» **Your objective**: Reproduce the opening lines of the records exactly, please, stopping after the line that contains "ambachtelijke vakmensen die het grootste".

» **Data listing**:
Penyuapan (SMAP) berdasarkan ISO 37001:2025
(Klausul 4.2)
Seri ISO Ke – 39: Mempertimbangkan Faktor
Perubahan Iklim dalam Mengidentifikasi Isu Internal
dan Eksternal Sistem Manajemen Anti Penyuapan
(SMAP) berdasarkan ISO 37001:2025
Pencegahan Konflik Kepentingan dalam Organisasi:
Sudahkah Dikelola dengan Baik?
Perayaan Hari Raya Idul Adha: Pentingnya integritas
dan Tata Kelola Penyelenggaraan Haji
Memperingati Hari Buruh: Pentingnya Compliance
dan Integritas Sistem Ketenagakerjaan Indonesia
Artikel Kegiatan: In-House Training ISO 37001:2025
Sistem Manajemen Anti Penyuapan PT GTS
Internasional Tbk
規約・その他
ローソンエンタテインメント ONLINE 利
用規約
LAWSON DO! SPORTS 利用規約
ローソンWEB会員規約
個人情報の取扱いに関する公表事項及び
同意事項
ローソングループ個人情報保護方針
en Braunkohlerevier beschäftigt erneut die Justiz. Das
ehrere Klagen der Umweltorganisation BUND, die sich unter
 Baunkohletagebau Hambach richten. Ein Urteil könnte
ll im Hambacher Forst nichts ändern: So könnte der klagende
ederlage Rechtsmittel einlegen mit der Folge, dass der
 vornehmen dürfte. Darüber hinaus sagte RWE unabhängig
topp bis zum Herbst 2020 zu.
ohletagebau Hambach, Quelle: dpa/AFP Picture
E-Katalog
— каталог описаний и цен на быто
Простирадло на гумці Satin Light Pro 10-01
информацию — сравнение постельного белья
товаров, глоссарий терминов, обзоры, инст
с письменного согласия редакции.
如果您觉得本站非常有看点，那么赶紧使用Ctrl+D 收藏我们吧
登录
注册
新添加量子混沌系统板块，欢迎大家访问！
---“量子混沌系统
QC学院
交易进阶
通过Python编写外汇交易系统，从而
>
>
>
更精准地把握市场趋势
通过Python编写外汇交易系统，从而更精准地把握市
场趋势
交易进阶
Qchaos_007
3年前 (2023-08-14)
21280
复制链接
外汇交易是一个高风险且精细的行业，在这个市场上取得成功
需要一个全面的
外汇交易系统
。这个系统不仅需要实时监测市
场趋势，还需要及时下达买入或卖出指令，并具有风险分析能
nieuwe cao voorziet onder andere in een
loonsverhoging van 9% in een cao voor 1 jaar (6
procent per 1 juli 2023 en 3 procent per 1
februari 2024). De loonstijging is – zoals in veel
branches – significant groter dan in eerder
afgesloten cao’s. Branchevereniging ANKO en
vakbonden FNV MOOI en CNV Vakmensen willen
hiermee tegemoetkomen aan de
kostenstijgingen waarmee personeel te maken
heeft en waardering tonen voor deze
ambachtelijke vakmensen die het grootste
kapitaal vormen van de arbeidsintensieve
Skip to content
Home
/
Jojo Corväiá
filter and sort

» **The completed task**:
Penyuapan (SMAP) berdasarkan ISO 37001:2025
(Klausul 4.2)
Seri ISO Ke – 39: Mempertimbangkan Faktor
Perubahan Iklim dalam Mengidentifikasi Isu Internal
dan Eksternal Sistem Manajemen Anti Penyuapan
(SMAP) berdasarkan ISO 37001:2025
Pencegahan Konflik Kepentingan dalam Organisasi:
Sudahkah Dikelola dengan Baik?
Perayaan Hari Raya Idul Adha: Pentingnya integritas
dan Tata Kelola Penyelenggaraan Haji
Memperingati Hari Buruh: Pentingnya Compliance
dan Integritas Sistem Ketenagakerjaan Indonesia
Artikel Kegiatan: In-House Training ISO 37001:2025
Sistem Manajemen Anti Penyuapan PT GTS
Internasional Tbk
規約・その他
ローソンエンタテインメント ONLINE 利
用規約
LAWSON DO! SPORTS 利用規約
ローソンWEB会員規約
個人情報の取扱いに関する公表事項及び
同意事項
ローソングループ個人情報保護方針
en Braunkohlerevier beschäftigt erneut die Justiz. Das
ehrere Klagen der Umweltorganisation BUND, die sich unter
 Baunkohletagebau Hambach richten. Ein Urteil könnte
ll im Hambacher Forst nichts ändern: So könnte der klagende
ederlage Rechtsmittel einlegen mit der Folge, dass der
 vornehmen dürfte. Darüber hinaus sagte RWE unabhängig
topp bis zum Herbst 2020 zu.
ohletagebau Hambach, Quelle: dpa/AFP Picture
E-Katalog
— каталог описаний и цен на быто
Простирадло на гумці Satin Light Pro 10-01
информацию — сравнение постельного белья
товаров, глоссарий терминов, обзоры, инст
с письменного согласия редакции.
如果您觉得本站非常有看点，那么赶紧使用Ctrl+D 收藏我们吧
登录
注册
新添加量子混沌系统板块，欢迎大家访问！
---“量子混沌系统
QC学院
交易进阶
通过Python编写外汇交易系统，从而
>
>
>
更精准地把握市场趋势
通过Python编写外汇交易系统，从而更精准地把握市
场趋势
交易进阶
Qchaos_007
3年前 (2023-08-14)
21280
复制链接
外汇交易是一个高风险且精细的行业，在这个市场上取得成功
需要一个全面的
外汇交易系统
。这个系统不仅需要实时监测市
场趋势，还需要及时下达买入或卖出指令，并具有风险分析能
nieuwe cao voorziet onder andere in een
loonsverhoging van 9% in een cao voor 1 jaar (6
procent per 1 juli 2023 en 3 procent per 1
februari 2024). De loonstijging is – zoals in veel
branches – significant groter dan in eerder
afgesloten cao’s. Branchevereniging ANKO en
vakbonden FNV MOOI en CNV Vakmensen willen
hiermee tegemoetkomen aan de
kostenstijgingen waarmee personeel te maken
heeft en waardering tonen voor deze
ambachtelijke vakmensen die het grootste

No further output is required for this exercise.